Paddle-to-the-Sea
- First edition
- Author: Holling C. Holling
- Published: 1941
- Publisher: Houghton Mifflin

= Paddle-to-the-Sea =

Book by Holling C. Holling

Paddle-to-the-Sea is a 1941 children's book, written and illustrated by American author/artist Holling C. Holling and published by Houghton Mifflin. It was recognized as a Caldecott Honor Book in 1942.

The film Paddle to the Sea, based on this book but omitting many details, was produced by the National Film Board of Canada in 1966, directed by Bill Mason. It was nominated for an Oscar.

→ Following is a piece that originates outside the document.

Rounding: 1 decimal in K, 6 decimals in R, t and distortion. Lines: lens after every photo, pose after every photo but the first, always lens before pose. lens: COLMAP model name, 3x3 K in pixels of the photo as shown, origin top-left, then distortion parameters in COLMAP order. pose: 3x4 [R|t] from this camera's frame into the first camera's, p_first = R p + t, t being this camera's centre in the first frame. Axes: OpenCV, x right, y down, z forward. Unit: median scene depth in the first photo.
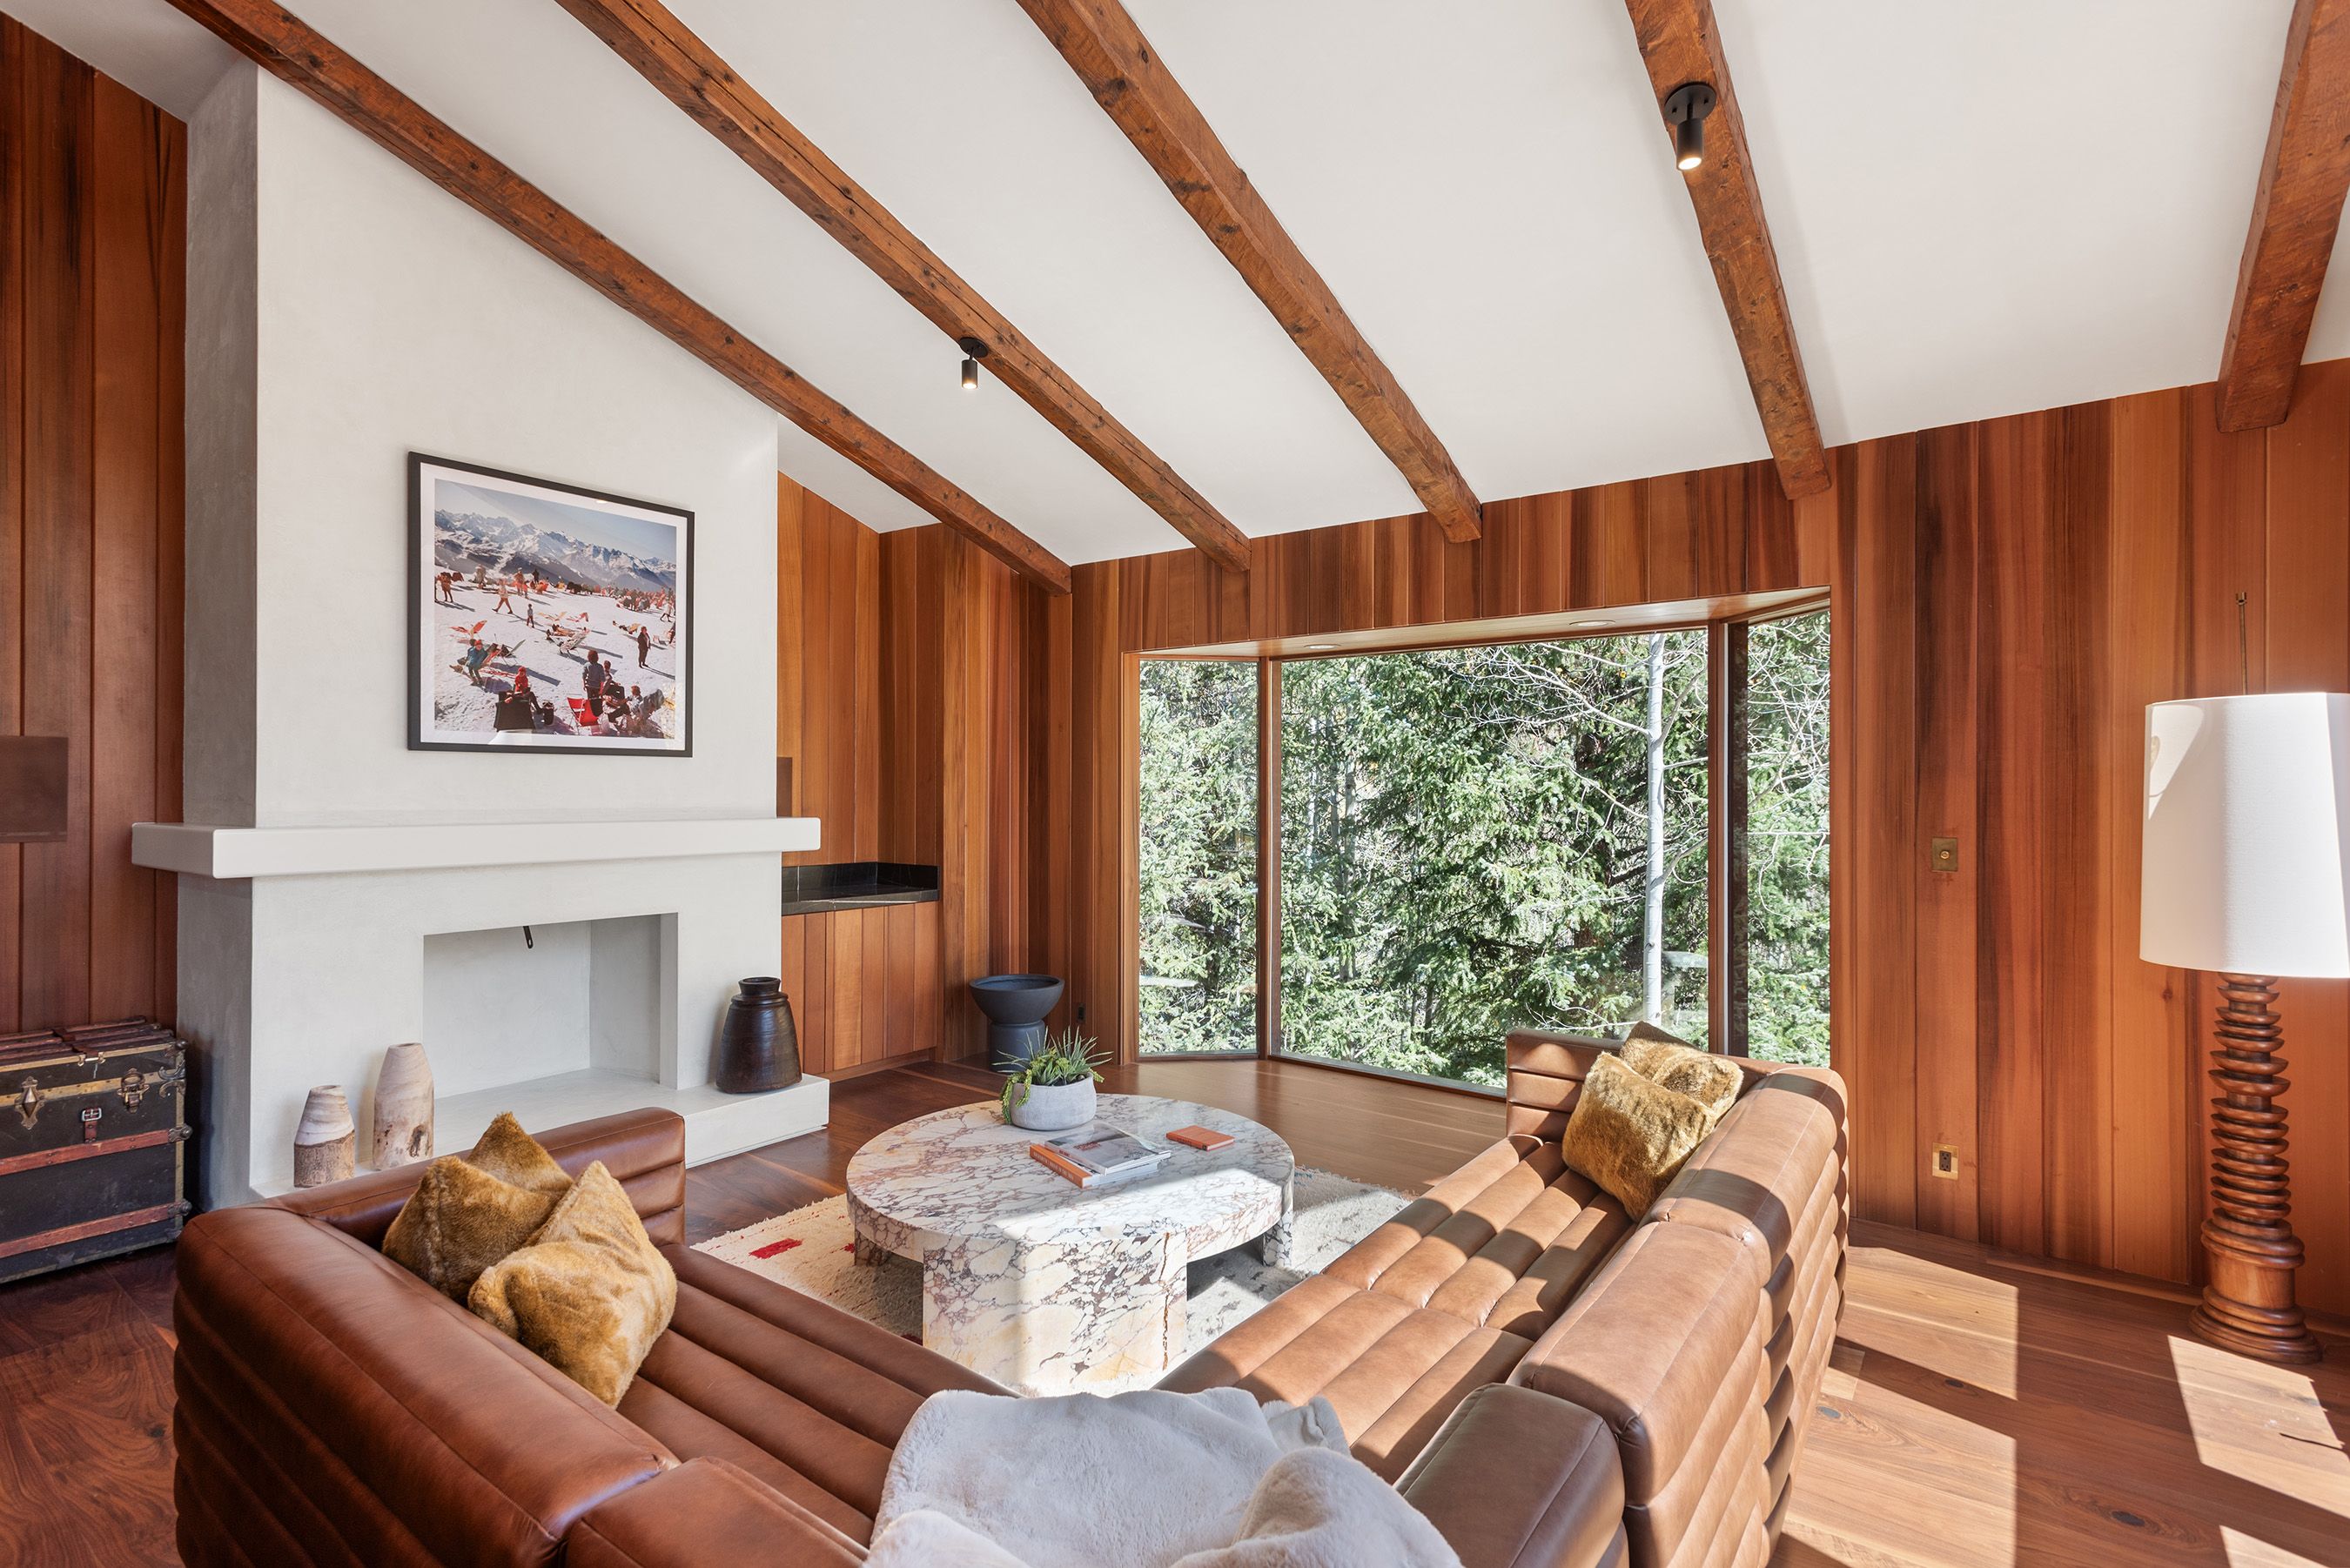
lens RADIAL K [[1121.3, 0, 1175.0], [0, 1121.3, 784.0], [0, 0, 1]] dist [0.000870, 0.000057]
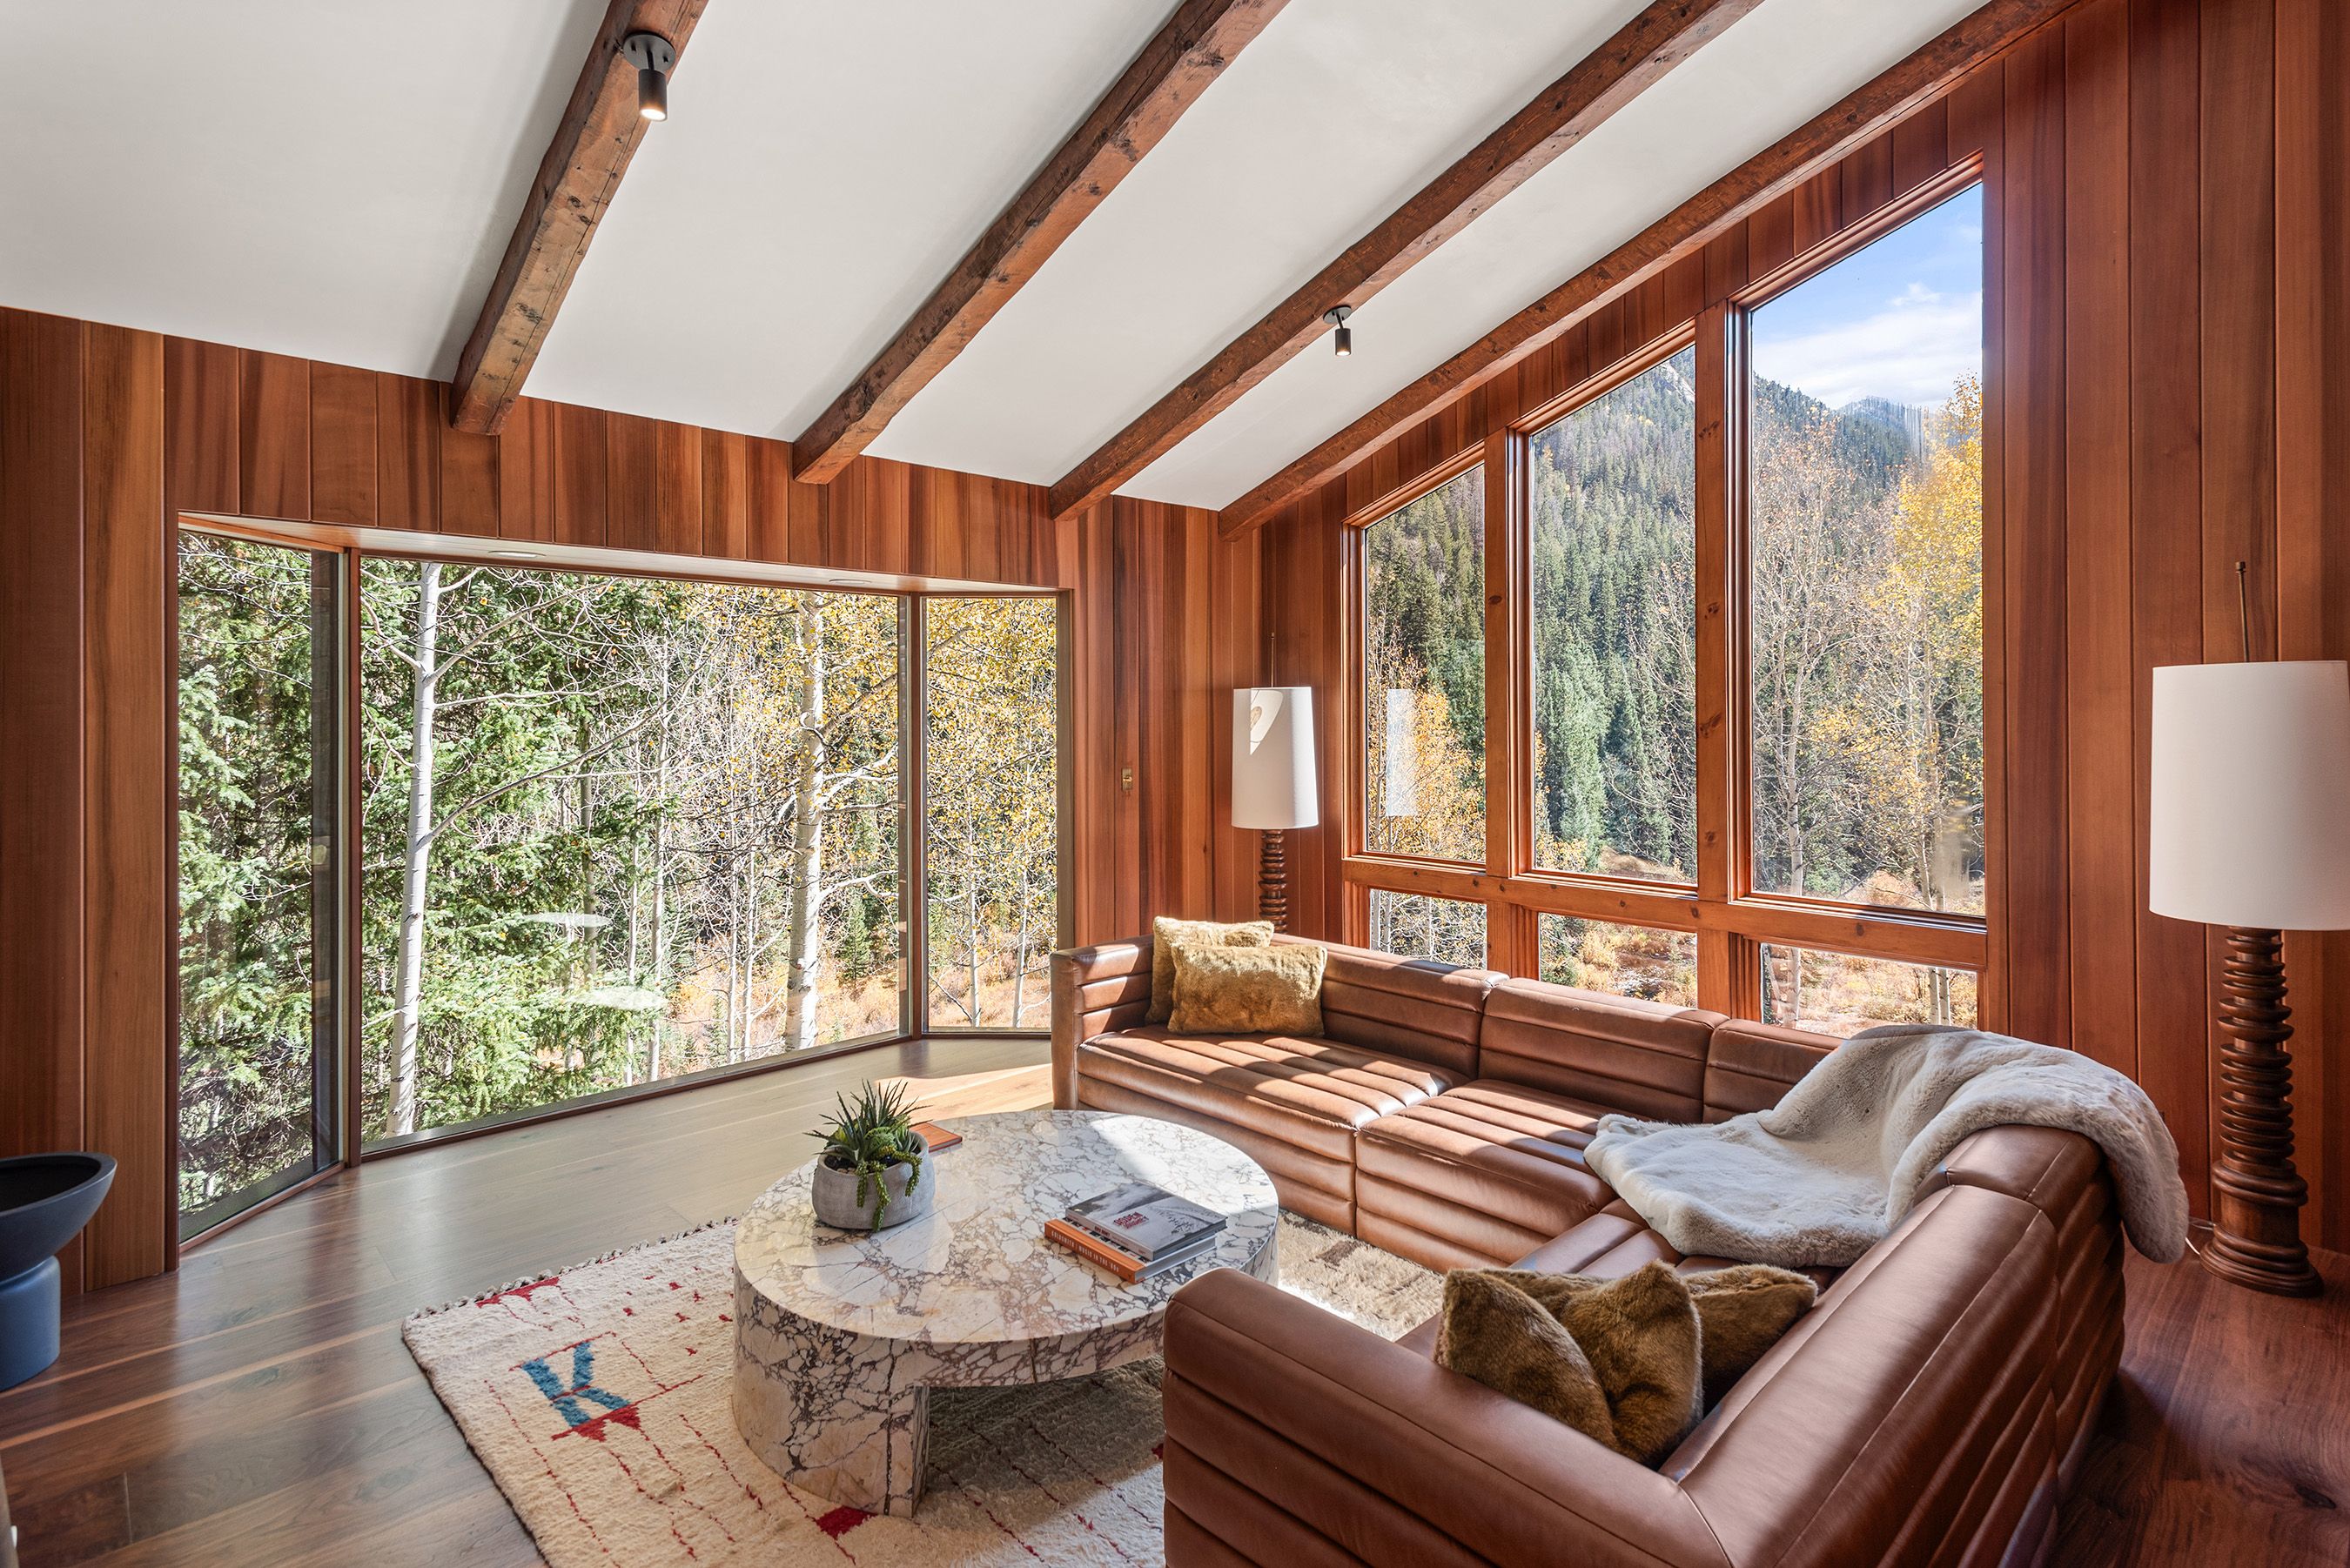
lens RADIAL K [[1156.0, 0, 1175.7], [0, 1156.0, 717.8], [0, 0, 1]] dist [0.000703, 0.000039]
pose [[0.152557, -0.001213, 0.988294, -0.668151], [0.006098, 0.999981, 0.000286, -0.016573], [-0.988276, 0.005983, 0.152562, 0.553663]]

A water park based on the book was opened in 2016 in the town of Nipigon, where the fictional journey begins.

== Plot ==
At Lake Nipigon, Ontario, a First Nation boy carves a wooden model of an “Indian” in a canoe. On its side he roughly carves the words "Please put me back in the water. I am Paddle-to-the-Sea" and sets it free to travel the Great Lakes to the Atlantic Ocean. The story follows the progress of the little wooden canoe and paddler on their journey. It travels the Nipigon River wedged in a log of wood, and is rescued by a French-Canadian lumberjack just as it is going under the saw. He puts it back in the water. It is picked up several more times, but the inscription is always obeyed. At one point, a man finds the inscription very worn and adds a metal plate bearing similar words. As the canoe travels, those who send it on its way scratch their locations on the metal plate. It traverses all five Great Lakes (including going over Niagara Falls) and the St. Lawrence River. Finally after four years it arrives off Newfoundland at the Atlantic Ocean. There it is retrieved for the last time in the nets of a French trawler on the Grand Banks, and is taken to France. Its long journey is written up in a French newspaper. A copy arrives at the sawmill on the Nipigon River, sent from France by the cousin of the lumberjack. By chance, the original maker, now a grown man, is working there as a local guide and he also sees the newspaper. He recognizes his handiwork, but does not draw attention to it, and the book ends with his words of pride, spoken only to himself.

Each movement of the canoe is celebrated by a short chapter, suitable for reading aloud to a child and decorated with black-and-white sketches and at least one full-page watercolor, all by the author. The sketches accompany the larger story and tell smaller narrative stories of their own: for example, one sketch demonstrates how a sawmill works by visually outlining the progress of a log of timber towards a mechanical saw.